FBI Ten Most Wanted Fugitive
- Charges: Second Degree Murder, and Armed Criminal Action
- Alias: Rasheda Smith, Rasheda Washington

Description
- Born: Shauntay L. Henderson October 18, 1982 (age 43) Kansas City, Missouri

Status
- Penalty: 17 years
- Added: March 31, 2007
- Caught: March 31, 2007
- Number: 486
- Captured

= Shauntay Henderson =

American murderer and prisoner (born 1982)

Shauntay L. Henderson (born October 18, 1982) is an American felon. She was a fugitive wanted for murder for several months until she was apprehended by the FBI on March 31, 2007, after being on the FBI's Ten Most Wanted Fugitives list for less than 24 hours. A reward of $100,000 for information leading to her arrest was offered. She had a bench trial and the judge gave her parole with a 10-year suspended sentence, due to her being her own main witness in her trial and claiming self-defense. Five months later, while out on parole, she was pulled over and caught with narcotics and an illegal firearm, leading to a 17-year sentence with a release date in 2027.

==Biography==
Henderson grew up in the Charlie Parker Square public housing project in Kansas City, Missouri.

==Criminal history==
Police have suspected Henderson was involved in as many as five other murders and a number of other shootings. However, no other charges have been filed.

===Manslaughter===
On September 2, 2006, Henderson shot and killed DeAndre Parker at a gas station in Kansas City, Missouri. Henderson claimed Parker was trying to run her over with his truck. A judge acquitted Henderson of murder charges but found her guilty of the lesser charge of voluntary manslaughter and armed criminal action.

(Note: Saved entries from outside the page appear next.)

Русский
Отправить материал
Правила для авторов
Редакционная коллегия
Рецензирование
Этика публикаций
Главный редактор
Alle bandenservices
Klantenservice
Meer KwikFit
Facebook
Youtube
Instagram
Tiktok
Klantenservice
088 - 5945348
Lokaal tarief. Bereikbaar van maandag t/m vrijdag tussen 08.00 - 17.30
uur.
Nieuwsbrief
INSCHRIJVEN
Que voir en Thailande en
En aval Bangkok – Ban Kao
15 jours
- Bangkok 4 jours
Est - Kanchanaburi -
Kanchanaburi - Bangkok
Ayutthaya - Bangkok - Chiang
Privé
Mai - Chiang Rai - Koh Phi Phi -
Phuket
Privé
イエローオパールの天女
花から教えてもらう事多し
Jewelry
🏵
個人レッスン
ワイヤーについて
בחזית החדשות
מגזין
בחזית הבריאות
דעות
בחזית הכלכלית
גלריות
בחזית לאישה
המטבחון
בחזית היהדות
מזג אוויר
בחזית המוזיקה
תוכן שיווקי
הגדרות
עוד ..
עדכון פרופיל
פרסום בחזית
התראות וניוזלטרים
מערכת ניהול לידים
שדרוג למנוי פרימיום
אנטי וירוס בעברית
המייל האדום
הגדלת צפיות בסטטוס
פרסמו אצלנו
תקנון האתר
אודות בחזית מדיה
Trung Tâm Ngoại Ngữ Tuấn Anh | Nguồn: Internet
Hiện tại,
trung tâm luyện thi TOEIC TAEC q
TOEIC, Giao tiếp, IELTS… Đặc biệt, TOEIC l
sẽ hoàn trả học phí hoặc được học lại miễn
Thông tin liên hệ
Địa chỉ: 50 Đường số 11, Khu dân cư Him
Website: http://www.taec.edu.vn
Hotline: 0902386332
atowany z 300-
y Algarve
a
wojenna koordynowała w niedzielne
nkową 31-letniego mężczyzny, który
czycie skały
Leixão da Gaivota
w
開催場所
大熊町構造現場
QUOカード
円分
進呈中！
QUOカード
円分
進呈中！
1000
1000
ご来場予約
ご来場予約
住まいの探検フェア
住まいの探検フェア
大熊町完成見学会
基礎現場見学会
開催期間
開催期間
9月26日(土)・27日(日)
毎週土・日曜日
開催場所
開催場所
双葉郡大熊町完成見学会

The Kansas City Police Department claimed that Henderson was a leader of the violent 12 Street gang who associated with gangs from 24th Street through 27th, 51st, and 57th Street. Their alliance was titled "512", "5 ace 2", or "5 ace deuce". However, the claims of the police were never substantiated. At trial, Henderson denied any involvement with gangs.

In May 2012, Henderson was sentenced to serve 10 years in prison for the 2006 manslaughter conviction for which she had previously been sentenced to probation. This sentence of 10 years will run consecutively to her seven-year federal sentence for the charge of being a felon in possession of a weapon so she will spend a total of 17 years in prison.

===Felon in possession of a firearm===
On October 27, 2011, Henderson pleaded guilty to felonious possession of a firearm. In April 2012, Henderson was sentenced to seven years in federal prison without parole. She was assigned BOP #05164-748 and served her sentence at the Federal Correctional Institution, Waseca.

After her release from federal prison, Henderson was sent to the Women's Eastern Reception, Diagnostic and Correctional Center in Vandalia, Missouri.